Short problem 1:
Answer these from the text on the patched JACK2 version:
(a) Which device number is HDMI on the audio card?
(b) What number was the enhancement ticket submitted on JACK's trac?
(c) Which device is the only one acquired, and what output is it?
-----
But it appeared really unstable, and alsa_in|out are a bit CPU hungry... So I started trying jack_control'ed DBUS daemon instead, which loads fine, and it's audioadapter is better candidate for alsa_in|out replacement. But. Current implementation is really raw - JACK was never designed and concieved as a session daemon, so this implementation sucks. Hence appeared my patched JACK2 vesrion where two problems are fixed:

  • You cannot attach jackdbus through jack_control to another device on a card
  • You cannot attach audioadapter to anything except card itself - no device, no subdevice

First issue preventing us using HDMI interface so we cannot stream sound to the A/V receiver (HDMI is device 3 on audio card) - only device 0 (analog line/headphone out) is aquired. And second is breaking apart alsa bridge (you cannot connect audioadapter to the subdevices) - audioadapter implementation is not using at all capture and playback parameters, only attaching to the raw card and its primary playback/capture devices.

Enhancement ticket 283 submitted on JACK's trac and accepted to the trunk. PPA will be mainteined till mainstream with patches is packaged by debian/ubuntu.
-----
Short problem 2: Return everything in the records from the line containing "collector number: 2433" down to the line containing "collection date as typed: 12", including both, copied character for character.
-----
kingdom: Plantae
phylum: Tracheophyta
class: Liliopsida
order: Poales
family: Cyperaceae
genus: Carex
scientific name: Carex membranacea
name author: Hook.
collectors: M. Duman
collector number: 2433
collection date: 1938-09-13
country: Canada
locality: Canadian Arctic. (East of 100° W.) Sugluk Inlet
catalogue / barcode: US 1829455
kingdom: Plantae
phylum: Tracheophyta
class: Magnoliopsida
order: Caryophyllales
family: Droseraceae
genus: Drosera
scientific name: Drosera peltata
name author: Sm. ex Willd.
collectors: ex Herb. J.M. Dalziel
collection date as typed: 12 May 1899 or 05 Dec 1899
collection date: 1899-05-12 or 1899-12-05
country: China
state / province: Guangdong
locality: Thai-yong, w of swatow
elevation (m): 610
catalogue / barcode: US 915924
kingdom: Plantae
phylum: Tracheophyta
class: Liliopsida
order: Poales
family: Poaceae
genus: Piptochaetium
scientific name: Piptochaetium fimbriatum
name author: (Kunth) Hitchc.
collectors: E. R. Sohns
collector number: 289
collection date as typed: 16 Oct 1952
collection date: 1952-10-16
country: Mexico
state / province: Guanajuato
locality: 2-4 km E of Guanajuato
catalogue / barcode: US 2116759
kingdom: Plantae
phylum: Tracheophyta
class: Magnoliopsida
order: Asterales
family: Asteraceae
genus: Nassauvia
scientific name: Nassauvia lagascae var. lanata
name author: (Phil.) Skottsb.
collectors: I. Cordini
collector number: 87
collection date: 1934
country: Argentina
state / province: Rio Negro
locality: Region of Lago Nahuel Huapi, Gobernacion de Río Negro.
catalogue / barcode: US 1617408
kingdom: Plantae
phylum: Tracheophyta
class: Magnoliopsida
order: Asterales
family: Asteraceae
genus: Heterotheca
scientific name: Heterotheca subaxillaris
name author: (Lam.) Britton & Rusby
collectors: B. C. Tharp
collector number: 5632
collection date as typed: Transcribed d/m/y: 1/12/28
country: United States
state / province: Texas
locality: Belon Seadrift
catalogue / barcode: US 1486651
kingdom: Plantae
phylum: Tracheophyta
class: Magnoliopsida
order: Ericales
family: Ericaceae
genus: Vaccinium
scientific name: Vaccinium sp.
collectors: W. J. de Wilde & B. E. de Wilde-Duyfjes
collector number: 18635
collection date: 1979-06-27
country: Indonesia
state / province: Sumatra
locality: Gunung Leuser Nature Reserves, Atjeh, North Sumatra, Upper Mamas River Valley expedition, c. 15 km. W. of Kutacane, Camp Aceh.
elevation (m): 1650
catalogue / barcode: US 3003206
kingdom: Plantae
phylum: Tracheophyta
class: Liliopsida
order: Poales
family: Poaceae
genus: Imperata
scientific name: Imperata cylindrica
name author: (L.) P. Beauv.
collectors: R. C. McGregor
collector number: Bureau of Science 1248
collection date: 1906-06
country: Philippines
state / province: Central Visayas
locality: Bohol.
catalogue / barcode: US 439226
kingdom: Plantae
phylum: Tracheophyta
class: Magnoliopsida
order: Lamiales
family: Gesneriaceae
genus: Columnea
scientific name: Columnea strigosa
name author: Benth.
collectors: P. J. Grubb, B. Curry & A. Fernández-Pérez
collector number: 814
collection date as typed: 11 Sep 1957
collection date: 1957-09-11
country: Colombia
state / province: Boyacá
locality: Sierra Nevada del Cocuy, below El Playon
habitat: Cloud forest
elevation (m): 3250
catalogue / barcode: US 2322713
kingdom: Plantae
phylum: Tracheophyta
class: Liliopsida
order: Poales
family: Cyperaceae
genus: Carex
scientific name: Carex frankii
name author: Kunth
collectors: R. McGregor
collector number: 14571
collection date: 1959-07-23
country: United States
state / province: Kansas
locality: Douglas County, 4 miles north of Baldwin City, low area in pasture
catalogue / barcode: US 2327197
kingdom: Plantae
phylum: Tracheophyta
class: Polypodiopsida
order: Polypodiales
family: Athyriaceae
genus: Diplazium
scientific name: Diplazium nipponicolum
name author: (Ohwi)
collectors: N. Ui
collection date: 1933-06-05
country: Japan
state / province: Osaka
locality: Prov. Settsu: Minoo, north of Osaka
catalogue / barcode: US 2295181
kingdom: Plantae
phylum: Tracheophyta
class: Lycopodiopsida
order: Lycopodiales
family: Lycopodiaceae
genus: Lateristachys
-----
Exercise solution 1:
(a) Device 3.
(b) 283.
(c) Device 0, the analog line/headphone out.

Exercise solution 2:
collector number: 2433
collection date: 1938-09-13
country: Canada
locality: Canadian Arctic. (East of 100° W.) Sugluk Inlet
catalogue / barcode: US 1829455
kingdom: Plantae
phylum: Tracheophyta
class: Magnoliopsida
order: Caryophyllales
family: Droseraceae
genus: Drosera
scientific name: Drosera peltata
name author: Sm. ex Willd.
collectors: ex Herb. J.M. Dalziel
collection date as typed: 12 May 1899 or 05 Dec 1899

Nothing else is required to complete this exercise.